Nos planteamos una etapa más corta, ya que no hay al parecer albergues en los últimos 20 km a excepción de los del Monte do Gozo y hay demasiada gente en el camino. Elegimos uno con jardín para llegar a mediodía y poder descansar toda la tarde.


La ruta ha sido calurosa y como los últimos días con muchas subidas y bajadas. El paisaje a la salida de Melide es digna de argumento de cuento, con túneles de robles, umbrías de castaños, laderas de helechos, riachuelos y puentecitos de piedra.
Desayunamos en Castañeda, donde nos encontramos un grupo de ciclistas que vienen haciendo el Camino Primitivo desde Oviedo, que confluye con este en Melide. Recorremos y conversamos con ellos varios kilómetros, hasta que les perdemos la pista en Santa Irene donde pararemos a descansar, ellos terminaban hoy definitivamente la ruta.

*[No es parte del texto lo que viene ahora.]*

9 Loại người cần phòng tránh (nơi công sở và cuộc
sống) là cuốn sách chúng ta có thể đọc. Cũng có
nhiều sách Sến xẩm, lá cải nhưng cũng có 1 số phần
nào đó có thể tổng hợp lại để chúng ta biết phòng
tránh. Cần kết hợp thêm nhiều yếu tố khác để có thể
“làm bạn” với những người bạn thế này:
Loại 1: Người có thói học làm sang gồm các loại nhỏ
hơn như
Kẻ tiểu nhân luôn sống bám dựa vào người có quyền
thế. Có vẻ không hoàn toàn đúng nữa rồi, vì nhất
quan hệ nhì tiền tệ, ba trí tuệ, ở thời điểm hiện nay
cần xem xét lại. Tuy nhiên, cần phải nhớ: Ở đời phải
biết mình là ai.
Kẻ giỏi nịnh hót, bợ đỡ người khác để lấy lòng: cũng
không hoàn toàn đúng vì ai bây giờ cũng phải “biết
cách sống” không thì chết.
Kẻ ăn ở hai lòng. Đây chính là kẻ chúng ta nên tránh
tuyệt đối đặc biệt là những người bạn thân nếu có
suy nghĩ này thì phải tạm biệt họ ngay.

Buena gente, animosa que bromea con Jorge por su edad y fuerza.


También conversamos con un caminante que se dirige a su casa en Tolosa, de vuelta de Finisterre tras haber peregrinado a Santiago. Dos meses más o menos dice de andadura, ¡sorprendente!
Tras tomar fuerza en un patio gallego con buena ternera, acabamos la ruta en Astrar (Santa Irene) donde esperamos para preparar, como en las batallas, el último asalto a la ciudad, Santiago de Compostela.